On the occasion of International Women's Day (March 8), the Society for Threatened Peoples (STP) would like to draw attention to the terrible violence against Uyghur, Kazakh, and Kyrgyz women in the western Chinese province of Xinjiang during the past years. "The inhumane camp system the Chinese government has installed there is only the tip of the iceberg," criticized Jasna Causevic, STP expert on genocide prevention and the Responsibility to Protect. "Sexualized violence and other serious human rights violations against women are also commonplace outside the camps. Their households are monitored, and many are forced to live in Han households like slaves. Forced abortions, sterilizations, and forced marriages to Han Chinese are the especially barbaric excesses of this policy."

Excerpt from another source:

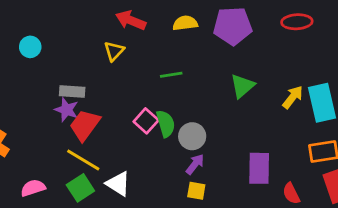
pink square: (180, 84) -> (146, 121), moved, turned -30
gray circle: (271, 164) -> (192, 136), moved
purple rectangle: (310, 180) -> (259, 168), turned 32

Yesterday, Kazakh witness and activist Sayragul Sauytbay – who was awarded the Nuremberg Human Rights Prize just a few days ago – described the situation as a nightmare. In the scope of the so-called "family" campaign, Muslim women and families are forced to live with a Chinese family for eight days a month. "Officially, the aim is to give them a better understanding of Chinese culture – but Muslim women and girls are often treated as slaves in the household, or have to join the Chinese man of the house in bed, like a wife," Sauytbay reported. "The Chinese Communist Party is using systematic rape as a weapon to destroy our society."

"The Chinese leadership is pursuing a strategy of destroying the independent identity, culture, and language of the minorities in Xinjiang," Causevic explained. "Due to forced sterilizations, the birth rate among Uyghur women has already dropped significantly. At the same time, masses of children are torn from their families in order to indoctrinate them in state institutions." The overall goal is to alienate them from the Uyghur culture and, in the long run, create a homogeneous Han-dominated society in Xinjiang – and it is especially the women who are suffering under the demographic and cultural genocide of Xinjiang's Muslim nationalities. 

"The reactions of the West, especially Europe, are completely inadequate considering the increasingly cruel policy," Causevic criticized. "It is high time for the European Union to impose sanctions on those who are responsible – and the Federal Republic of Germany must condemn the atrocities of the Chinese Communist Party." Further, Causevic emphasized that Germany should also advocate for the establishment of a permanent UN mandate through which human rights violations of the Chinese government inside and outside of China could be observed and documented.